Since the report’s release, Geisel Library has extended its hours, catering to “the need for … a commitment to 24/7 learning,” as stated in the report by the U.S.E.S. steering committee, an offshoot of the original U.S.E.S. group that identified more specific ways to improve student life.

The original U.S.E.S. report stressed an overarching campus culture that is “legalistic,” which became a concentration for the steering committee. A workgroup was commissioned to investigate student discontent with residential security officers brought to light by the committee.

Earlier this year the workgroup released its report, which linked the bitterness between RSOs and students to campus policies as well as student perceptions of the officers. The RSO department, the report stated, institutionally possesses duties that conflict with students’ desires. Student leaders, however, found the workgroup’s findings one-sided. In a letter sent to Watson, A.S. President Harry Khanna and others lampooned the workgroup’s recommendations, which included increasing the number of exams on Fridays to reduce unlawful behavior.

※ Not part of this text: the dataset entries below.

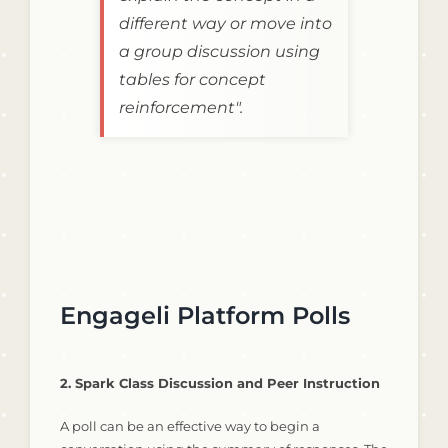
different way or move into
a group discussion using
tables for concept
reinforcement".
Engageli Platform Polls
2. Spark Class Discussion and Peer Instruction
A poll can be an effective way to begin a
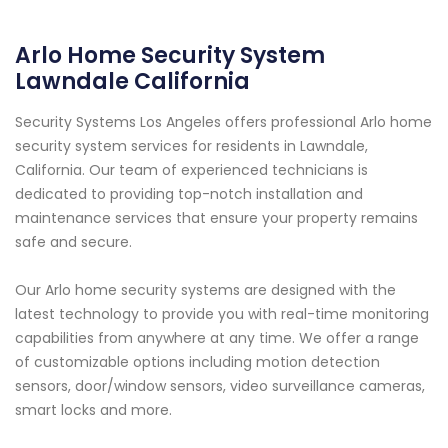
Arlo Home Security System
Lawndale California
Security Systems Los Angeles offers professional Arlo home
security system services for residents in Lawndale,
California. Our team of experienced technicians is
dedicated to providing top-notch installation and
maintenance services that ensure your property remains
safe and secure.
Our Arlo home security systems are designed with the
latest technology to provide you with real-time monitoring
capabilities from anywhere at any time. We offer a range
of customizable options including motion detection
sensors, door/window sensors, video surveillance cameras,
smart locks and more.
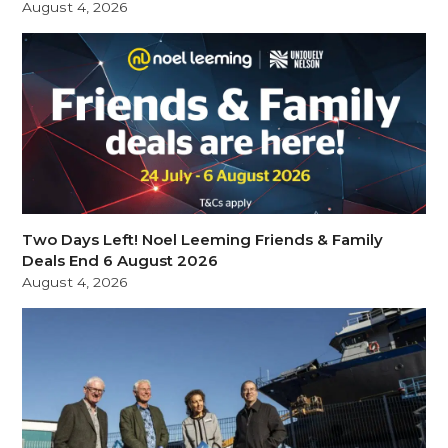
August 4, 2026
Two Days Left! Noel Leeming Friends & Family
Deals End 6 August 2026
August 4, 2026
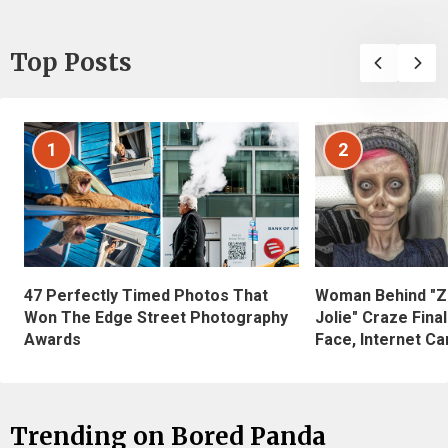
Top Posts
1
2
47 Perfectly Timed Photos That
Woman Behind "Z
Won The Edge Street Photography
Jolie" Craze Fina
Awards
Face, Internet Can
Trending on Bored Panda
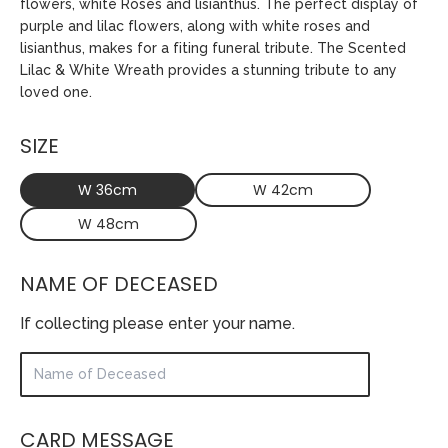
flowers, white Roses and lisianthus. The perfect display of
purple and lilac flowers, along with white roses and
lisianthus, makes for a fiting funeral tribute. The Scented
Lilac & White Wreath provides a stunning tribute to any
loved one.
SIZE
W 36cm
W 42cm
W 48cm
NAME OF DECEASED
If collecting please enter your name.
CARD MESSAGE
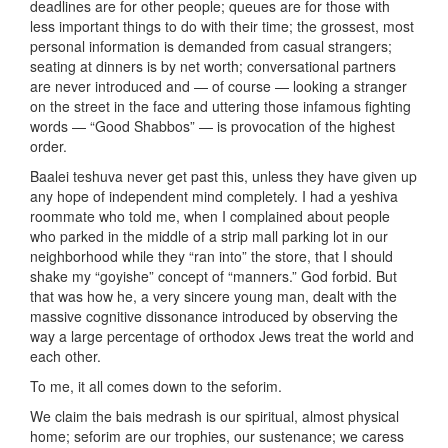
deadlines are for other people; queues are for those with
less important things to do with their time; the grossest, most
personal information is demanded from casual strangers;
seating at dinners is by net worth; conversational partners
are never introduced and — of course — looking a stranger
on the street in the face and uttering those infamous fighting
words — “Good Shabbos” — is provocation of the highest
order.
Baalei teshuva never get past this, unless they have given up
any hope of independent mind completely. I had a yeshiva
roommate who told me, when I complained about people
who parked in the middle of a strip mall parking lot in our
neighborhood while they “ran into” the store, that I should
shake my “goyishe” concept of “manners.” God forbid. But
that was how he, a very sincere young man, dealt with the
massive cognitive dissonance introduced by observing the
way a large percentage of orthodox Jews treat the world and
each other.
To me, it all comes down to the seforim.
We claim the bais medrash is our spiritual, almost physical
home; seforim are our trophies, our sustenance; we caress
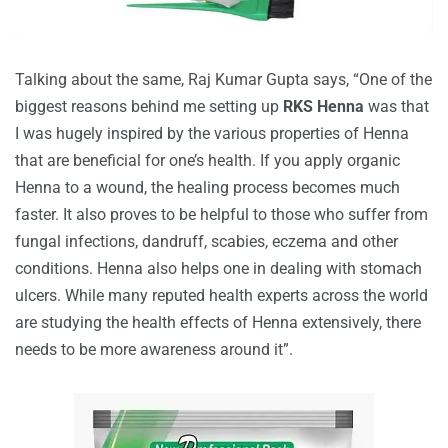
Talking about the same, Raj Kumar Gupta says, “One of the
biggest reasons behind me setting up
RKS Henna
was that
I was hugely inspired by the various properties of Henna
that are beneficial for one’s health. If you apply organic
Henna to a wound, the healing process becomes much
faster. It also proves to be helpful to those who suffer from
fungal infections, dandruff, scabies, eczema and other
conditions. Henna also helps one in dealing with stomach
ulcers. While many reputed health experts across the world
are studying the health effects of Henna extensively, there
needs to be more awareness around it”.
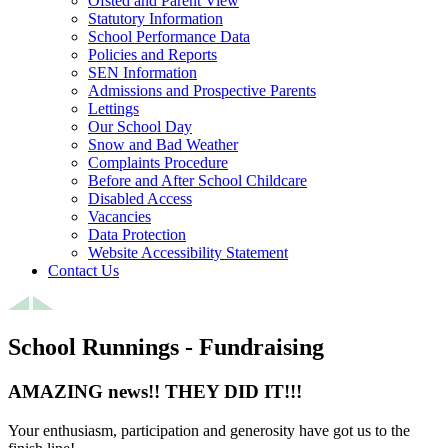
Ofsted and Parent View
Statutory Information
School Performance Data
Policies and Reports
SEN Information
Admissions and Prospective Parents
Lettings
Our School Day
Snow and Bad Weather
Complaints Procedure
Before and After School Childcare
Disabled Access
Vacancies
Data Protection
Website Accessibility Statement
Contact Us
School Runnings - Fundraising
AMAZING news!! THEY DID IT!!!
Your enthusiasm, participation and generosity have got us to the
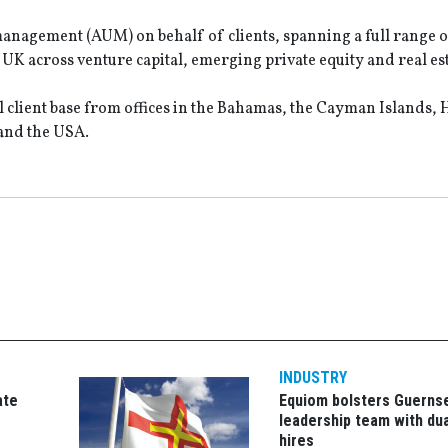
r management (AUM) on behalf of clients, spanning a full range o
K across venture capital, emerging private equity and real est
l client base from offices in the Bahamas, the Cayman Islands,
and the USA.
INDUSTRY
ate
Equiom bolsters Guerns
leadership team with dua
hires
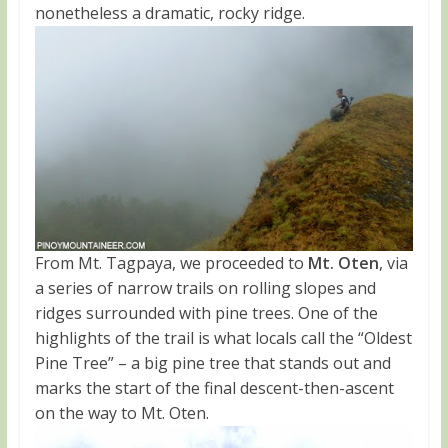
nonetheless a dramatic, rocky ridge.
From Mt. Tagpaya, we proceeded to
Mt. Oten
, via
a series of narrow trails on rolling slopes and
ridges surrounded with pine trees. One of the
highlights of the trail is what locals call the “Oldest
Pine Tree” – a big pine tree that stands out and
marks the start of the final descent-then-ascent
on the way to Mt. Oten.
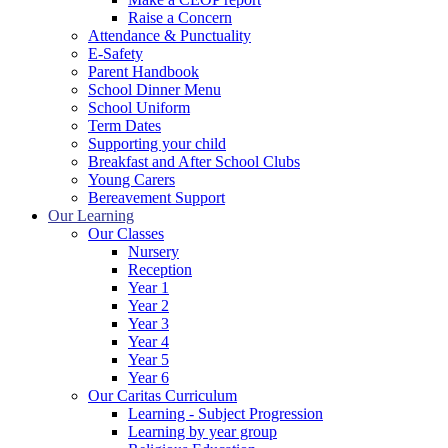
Raise a Concern
Attendance & Punctuality
E-Safety
Parent Handbook
School Dinner Menu
School Uniform
Term Dates
Supporting your child
Breakfast and After School Clubs
Young Carers
Bereavement Support
Our Learning
Our Classes
Nursery
Reception
Year 1
Year 2
Year 3
Year 4
Year 5
Year 6
Our Caritas Curriculum
Learning - Subject Progression
Learning by year group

“By placing blame squarely on the students in this manner, we are losing confidence that the issues raised in the U.S.E.S. report will ever be addressed,” they stated in the letter. While there have been tangible impacts from the report, Watson said, committee members are realistic about its reach.

For example, Watson said while the group recommended a guarantee of four-year on-campus housing, funding deficits at the school and at the UC level make the suggestion unlikely to be adopted.